1285Je ne vous tiendrai plus mes passions secrètes :
Je sais ce que je suis ; je sais ce que vous êtes.
Vous daignâtes m’aimer dès mes plus jeunes ans ;
Le sceptre que je porte est un de vos présents ;
Vous m’avez par deux fois rendu le diadème :
1290J’avoue, après cela, Seigneur, que je vous aime,
Et que mon cœur n’est point à l’épreuve des traits
Ni de tant de vertus, ni de tant de bienfaits.

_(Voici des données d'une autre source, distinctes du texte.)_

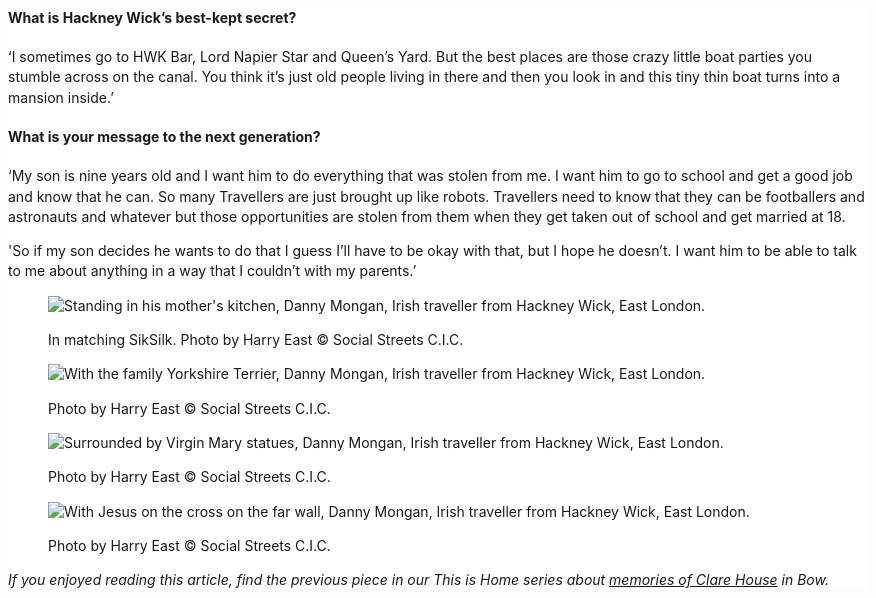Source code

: #### What is Hackney Wick’s best-kept secret?

‘I sometimes go to HWK Bar, Lord Napier Star and Queen’s Yard. But the best places are those crazy little boat parties you stumble across on the canal. You think it’s just old people living in there and then you look in and this tiny thin boat turns into a mansion inside.’

#### What is your message to the next generation?

‘My son is nine years old and I want him to do everything that was stolen from me. I want him to go to school and get a good job and know that he can. So many Travellers are just brought up like robots. Travellers need to know that they can be footballers and astronauts and whatever but those opportunities are stolen from them when they get taken out of school and get married at 18.

'So if my son decides he wants to do that I guess I’ll have to be okay with that, but I hope he doesn’t. I want him to be able to talk to me about anything in a way that I couldn’t with my parents.’

<figure>

![Standing in his mother's kitchen, Danny Mongan, Irish traveller from Hackney Wick, East London.](/images/Danny-Mongan-traveller-hackey-wick-east-london-19-1024x683.jpg)

<figcaption>

In matching SikSilk. Photo by Harry East © Social Streets C.I.C.

</figcaption>

</figure>

<figure>

![With the family Yorkshire Terrier, Danny Mongan, Irish traveller from Hackney Wick, East London.](/images/Danny-Mongan-traveller-hackey-wick-east-london-11-1024x683.jpg)

<figcaption>

Photo by Harry East © Social Streets C.I.C.

</figcaption>

</figure>

<figure>

![Surrounded by Virgin Mary statues, Danny Mongan, Irish traveller from Hackney Wick, East London.](/images/Danny-Mongan-traveller-hackey-wick-east-london-16-1024x683.jpg)

<figcaption>

Photo by Harry East © Social Streets C.I.C.

</figcaption>

</figure>

<figure>

![With Jesus on the cross on the far wall, Danny Mongan, Irish traveller from Hackney Wick, East London.](/images/Danny-Mongan-traveller-hackey-wick-east-london-17-1024x683.jpg)

<figcaption>

Photo by Harry East © Social Streets C.I.C.

</figcaption>

</figure>

_If you enjoyed reading this article, find the previous piece in our This is Home series about [memories of Clare House](https://romanroadlondon.com/clare-house-evacuation-bow-memories/) in Bow._
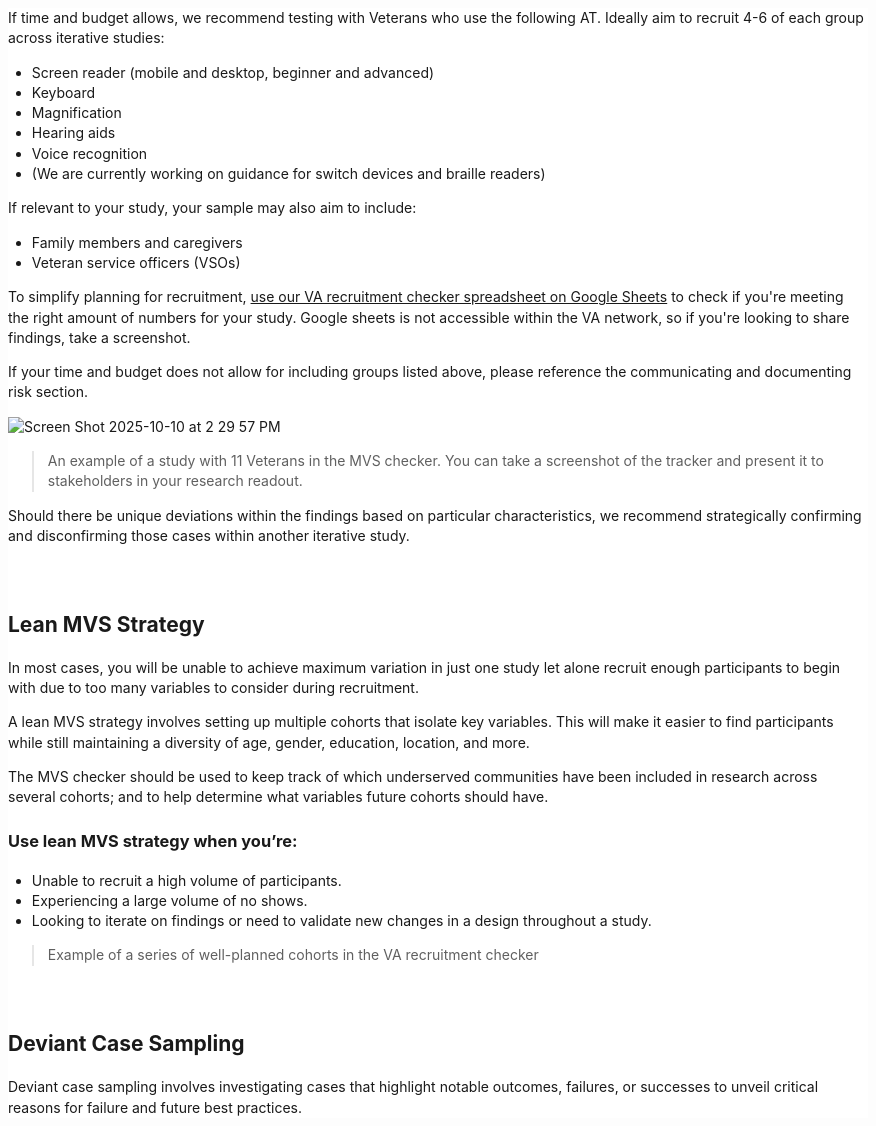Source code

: If time and budget allows, we recommend testing with Veterans who use the following AT. Ideally aim to recruit 4-6 of each group across iterative studies:
- Screen reader (mobile and desktop, beginner and advanced)
- Keyboard 
- Magnification 
- Hearing aids
- Voice recognition 
- (We are currently working on guidance for switch devices and braille readers)

If relevant to your study, your sample may also aim to include:
- Family members and caregivers
- Veteran service officers (VSOs)

To simplify planning for recruitment, [use our VA recruitment checker spreadsheet on Google Sheets](https://docs.google.com/spreadsheets/d/1pq7TSHZonfpzAQBJj6B2geGHlNUwZEs4DzEvxcRgu0o/edit?usp=sharing) to check if you're meeting the right amount of numbers for your study. Google sheets is not accessible within the VA network, so if you're looking to share findings, take a screenshot.

If your time and budget does not allow for including groups listed above, please reference the communicating and documenting risk section.

<img width="600" alt="Screen Shot 2025-10-10 at 2 29 57 PM" src="https://raw.githubusercontent.com/department-of-veterans-affairs/va.gov-team/refs/heads/master/teams/digital-experience/accessibility/images/recruitment-checker.png">

> An example of a study with 11 Veterans in the MVS checker. You can take a screenshot of the tracker and present it to stakeholders in your research readout.

Should there be unique deviations within the findings based on particular characteristics, we recommend strategically confirming and disconfirming those cases within another iterative study.

<br aria-hidden="true"/>

## Lean MVS Strategy
In most cases, you will be unable to achieve maximum variation in just one study let alone recruit enough participants to begin with due to too many variables to consider during recruitment.

A lean MVS strategy involves setting up multiple cohorts that isolate key variables. This will make it easier to find participants while still maintaining a diversity of age, gender, education, location, and more. 

The MVS checker should be used to keep track of which underserved communities have been included in research across several cohorts; and to help determine what variables future cohorts should have.

### Use lean MVS strategy when you’re:
- Unable to recruit a high volume of participants. 
- Experiencing a large volume of no shows.
- Looking to iterate on findings or need to validate new changes in a design throughout a study.

> Example of a series of well-planned cohorts in the VA recruitment checker

<br aria-hidden="true"/>

## Deviant Case Sampling
Deviant case sampling involves investigating cases that highlight notable outcomes, failures, or successes to unveil critical reasons for failure and future best practices.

Mais, hélas ! ce haut rang, cette illustre naissance,
Cet état de nouveau rangé sous ma puissance,
1295Ce sceptre par vos mains dans les miennes remis,
À mes vœux innocents sont autant d’ennemis.
Ils allument contre eux une implacable haine :
Ils me font méprisable alors qu’ils me font reine ;
Et si Rome est encor telle qu’auparavant,
1300Le trône où je me sieds m’abaisse en m’élevant ;
Et ces marques d’honneur, comme titres infâmes,
Me rendent à jamais indigne de vos flammes.
J’ose encore toutefois, voyant votre pouvoir,
Permettre à mes desirs un généreux espoir.